Request => Restate the material below word for word, from its first line to its last.

────────────────────

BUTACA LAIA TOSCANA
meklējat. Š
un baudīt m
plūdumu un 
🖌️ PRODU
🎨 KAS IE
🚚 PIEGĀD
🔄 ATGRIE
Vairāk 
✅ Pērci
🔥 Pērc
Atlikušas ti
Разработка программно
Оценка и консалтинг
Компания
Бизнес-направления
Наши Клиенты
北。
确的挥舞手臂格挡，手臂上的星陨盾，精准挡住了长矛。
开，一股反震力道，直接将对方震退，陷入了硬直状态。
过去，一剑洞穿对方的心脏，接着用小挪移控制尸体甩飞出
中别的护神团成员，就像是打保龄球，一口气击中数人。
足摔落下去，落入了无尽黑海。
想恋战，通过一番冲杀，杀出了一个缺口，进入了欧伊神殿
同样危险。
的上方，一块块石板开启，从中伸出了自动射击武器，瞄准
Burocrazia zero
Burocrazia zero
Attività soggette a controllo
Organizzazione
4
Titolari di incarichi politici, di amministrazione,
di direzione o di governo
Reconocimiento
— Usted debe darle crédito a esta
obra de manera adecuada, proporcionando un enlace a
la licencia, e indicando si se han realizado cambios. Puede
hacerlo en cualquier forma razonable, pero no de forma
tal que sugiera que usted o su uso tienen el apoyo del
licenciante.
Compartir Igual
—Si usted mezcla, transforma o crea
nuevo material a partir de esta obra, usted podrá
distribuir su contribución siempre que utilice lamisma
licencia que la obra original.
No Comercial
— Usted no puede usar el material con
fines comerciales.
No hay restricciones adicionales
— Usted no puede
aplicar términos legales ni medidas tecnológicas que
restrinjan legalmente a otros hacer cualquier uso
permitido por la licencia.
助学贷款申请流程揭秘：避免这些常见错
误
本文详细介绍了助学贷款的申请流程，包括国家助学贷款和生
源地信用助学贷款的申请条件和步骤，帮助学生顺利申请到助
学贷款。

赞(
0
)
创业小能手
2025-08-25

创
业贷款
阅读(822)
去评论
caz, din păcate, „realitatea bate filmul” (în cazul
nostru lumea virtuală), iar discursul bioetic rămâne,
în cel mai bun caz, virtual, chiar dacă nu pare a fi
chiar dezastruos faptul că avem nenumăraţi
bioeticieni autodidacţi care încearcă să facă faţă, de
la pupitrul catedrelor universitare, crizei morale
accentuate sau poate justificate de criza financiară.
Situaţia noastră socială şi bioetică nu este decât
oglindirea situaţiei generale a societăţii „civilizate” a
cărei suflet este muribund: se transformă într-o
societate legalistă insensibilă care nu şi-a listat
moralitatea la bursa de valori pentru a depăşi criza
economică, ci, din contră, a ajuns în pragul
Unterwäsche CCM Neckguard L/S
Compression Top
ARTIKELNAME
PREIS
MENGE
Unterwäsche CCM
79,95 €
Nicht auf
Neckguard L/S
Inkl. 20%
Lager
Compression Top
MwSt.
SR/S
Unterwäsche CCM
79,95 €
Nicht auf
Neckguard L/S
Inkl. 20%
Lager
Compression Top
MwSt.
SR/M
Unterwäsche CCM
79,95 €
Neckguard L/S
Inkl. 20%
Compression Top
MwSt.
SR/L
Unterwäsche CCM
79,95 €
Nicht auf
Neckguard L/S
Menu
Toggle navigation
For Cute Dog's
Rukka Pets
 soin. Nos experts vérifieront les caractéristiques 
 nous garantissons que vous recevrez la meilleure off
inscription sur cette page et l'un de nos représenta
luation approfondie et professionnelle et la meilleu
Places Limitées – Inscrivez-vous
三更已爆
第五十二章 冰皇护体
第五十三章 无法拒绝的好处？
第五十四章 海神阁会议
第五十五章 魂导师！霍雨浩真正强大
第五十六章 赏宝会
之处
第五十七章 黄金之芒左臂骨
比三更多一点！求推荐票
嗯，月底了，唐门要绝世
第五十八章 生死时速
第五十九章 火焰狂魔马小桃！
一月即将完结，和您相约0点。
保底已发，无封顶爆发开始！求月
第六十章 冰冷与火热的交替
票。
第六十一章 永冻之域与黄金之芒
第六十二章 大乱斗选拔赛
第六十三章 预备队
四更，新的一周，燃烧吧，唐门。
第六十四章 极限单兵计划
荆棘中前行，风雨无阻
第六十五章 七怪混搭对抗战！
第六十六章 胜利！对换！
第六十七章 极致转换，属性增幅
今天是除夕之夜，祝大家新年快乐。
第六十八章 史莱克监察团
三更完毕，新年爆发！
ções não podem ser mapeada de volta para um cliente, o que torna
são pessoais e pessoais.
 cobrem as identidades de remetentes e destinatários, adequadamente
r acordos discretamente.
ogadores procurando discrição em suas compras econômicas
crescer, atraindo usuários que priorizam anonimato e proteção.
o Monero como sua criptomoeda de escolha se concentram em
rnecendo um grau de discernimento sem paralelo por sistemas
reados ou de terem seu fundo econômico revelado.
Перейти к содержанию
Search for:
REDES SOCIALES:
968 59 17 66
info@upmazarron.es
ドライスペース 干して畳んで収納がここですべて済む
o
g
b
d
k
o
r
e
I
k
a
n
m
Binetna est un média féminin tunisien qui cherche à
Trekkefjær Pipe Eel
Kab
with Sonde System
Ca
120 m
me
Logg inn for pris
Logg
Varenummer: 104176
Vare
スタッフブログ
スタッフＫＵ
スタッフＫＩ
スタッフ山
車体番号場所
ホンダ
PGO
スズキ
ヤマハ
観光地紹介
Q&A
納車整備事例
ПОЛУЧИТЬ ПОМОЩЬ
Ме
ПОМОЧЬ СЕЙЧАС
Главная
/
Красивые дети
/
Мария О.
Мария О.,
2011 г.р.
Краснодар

────────────────────

Solution to this exercise =>
BUTACA LAIA TOSCANA
meklējat. Š
un baudīt m
plūdumu un 
🖌️ PRODU
🎨 KAS IE
🚚 PIEGĀD
🔄 ATGRIE
Vairāk 
✅ Pērci
🔥 Pērc
Atlikušas ti
Разработка программно
Оценка и консалтинг
Компания
Бизнес-направления
Наши Клиенты
北。
确的挥舞手臂格挡，手臂上的星陨盾，精准挡住了长矛。
开，一股反震力道，直接将对方震退，陷入了硬直状态。
过去，一剑洞穿对方的心脏，接着用小挪移控制尸体甩飞出
中别的护神团成员，就像是打保龄球，一口气击中数人。
足摔落下去，落入了无尽黑海。
想恋战，通过一番冲杀，杀出了一个缺口，进入了欧伊神殿
同样危险。
的上方，一块块石板开启，从中伸出了自动射击武器，瞄准
Burocrazia zero
Burocrazia zero
Attività soggette a controllo
Organizzazione
4
Titolari di incarichi politici, di amministrazione,
di direzione o di governo
Reconocimiento
— Usted debe darle crédito a esta
obra de manera adecuada, proporcionando un enlace a
la licencia, e indicando si se han realizado cambios. Puede
hacerlo en cualquier forma razonable, pero no de forma
tal que sugiera que usted o su uso tienen el apoyo del
licenciante.
Compartir Igual
—Si usted mezcla, transforma o crea
nuevo material a partir de esta obra, usted podrá
distribuir su contribución siempre que utilice lamisma
licencia que la obra original.
No Comercial
— Usted no puede usar el material con
fines comerciales.
No hay restricciones adicionales
— Usted no puede
aplicar términos legales ni medidas tecnológicas que
restrinjan legalmente a otros hacer cualquier uso
permitido por la licencia.
助学贷款申请流程揭秘：避免这些常见错
误
本文详细介绍了助学贷款的申请流程，包括国家助学贷款和生
源地信用助学贷款的申请条件和步骤，帮助学生顺利申请到助
学贷款。

赞(
0
)
创业小能手
2025-08-25

创
业贷款
阅读(822)
去评论
caz, din păcate, „realitatea bate filmul” (în cazul
nostru lumea virtuală), iar discursul bioetic rămâne,
în cel mai bun caz, virtual, chiar dacă nu pare a fi
chiar dezastruos faptul că avem nenumăraţi
bioeticieni autodidacţi care încearcă să facă faţă, de
la pupitrul catedrelor universitare, crizei morale
accentuate sau poate justificate de criza financiară.
Situaţia noastră socială şi bioetică nu este decât
oglindirea situaţiei generale a societăţii „civilizate” a
cărei suflet este muribund: se transformă într-o
societate legalistă insensibilă care nu şi-a listat
moralitatea la bursa de valori pentru a depăşi criza
economică, ci, din contră, a ajuns în pragul
Unterwäsche CCM Neckguard L/S
Compression Top
ARTIKELNAME
PREIS
MENGE
Unterwäsche CCM
79,95 €
Nicht auf
Neckguard L/S
Inkl. 20%
Lager
Compression Top
MwSt.
SR/S
Unterwäsche CCM
79,95 €
Nicht auf
Neckguard L/S
Inkl. 20%
Lager
Compression Top
MwSt.
SR/M
Unterwäsche CCM
79,95 €
Neckguard L/S
Inkl. 20%
Compression Top
MwSt.
SR/L
Unterwäsche CCM
79,95 €
Nicht auf
Neckguard L/S
Menu
Toggle navigation
For Cute Dog's
Rukka Pets
 soin. Nos experts vérifieront les caractéristiques 
 nous garantissons que vous recevrez la meilleure off
inscription sur cette page et l'un de nos représenta
luation approfondie et professionnelle et la meilleu
Places Limitées – Inscrivez-vous
三更已爆
第五十二章 冰皇护体
第五十三章 无法拒绝的好处？
第五十四章 海神阁会议
第五十五章 魂导师！霍雨浩真正强大
第五十六章 赏宝会
之处
第五十七章 黄金之芒左臂骨
比三更多一点！求推荐票
嗯，月底了，唐门要绝世
第五十八章 生死时速
第五十九章 火焰狂魔马小桃！
一月即将完结，和您相约0点。
保底已发，无封顶爆发开始！求月
第六十章 冰冷与火热的交替
票。
第六十一章 永冻之域与黄金之芒
第六十二章 大乱斗选拔赛
第六十三章 预备队
四更，新的一周，燃烧吧，唐门。
第六十四章 极限单兵计划
荆棘中前行，风雨无阻
第六十五章 七怪混搭对抗战！
第六十六章 胜利！对换！
第六十七章 极致转换，属性增幅
今天是除夕之夜，祝大家新年快乐。
第六十八章 史莱克监察团
三更完毕，新年爆发！
ções não podem ser mapeada de volta para um cliente, o que torna
são pessoais e pessoais.
 cobrem as identidades de remetentes e destinatários, adequadamente
r acordos discretamente.
ogadores procurando discrição em suas compras econômicas
crescer, atraindo usuários que priorizam anonimato e proteção.
o Monero como sua criptomoeda de escolha se concentram em
rnecendo um grau de discernimento sem paralelo por sistemas
reados ou de terem seu fundo econômico revelado.
Перейти к содержанию
Search for:
REDES SOCIALES:
968 59 17 66
info@upmazarron.es
ドライスペース 干して畳んで収納がここですべて済む
o
g
b
d
k
o
r
e
I
k
a
n
m
Binetna est un média féminin tunisien qui cherche à
Trekkefjær Pipe Eel
Kab
with Sonde System
Ca
120 m
me
Logg inn for pris
Logg
Varenummer: 104176
Vare
スタッフブログ
スタッフＫＵ
スタッフＫＩ
スタッフ山
車体番号場所
ホンダ
PGO
スズキ
ヤマハ
観光地紹介
Q&A
納車整備事例
ПОЛУЧИТЬ ПОМОЩЬ
Ме
ПОМОЧЬ СЕЙЧАС
Главная
/
Красивые дети
/
Мария О.
Мария О.,
2011 г.р.
Краснодар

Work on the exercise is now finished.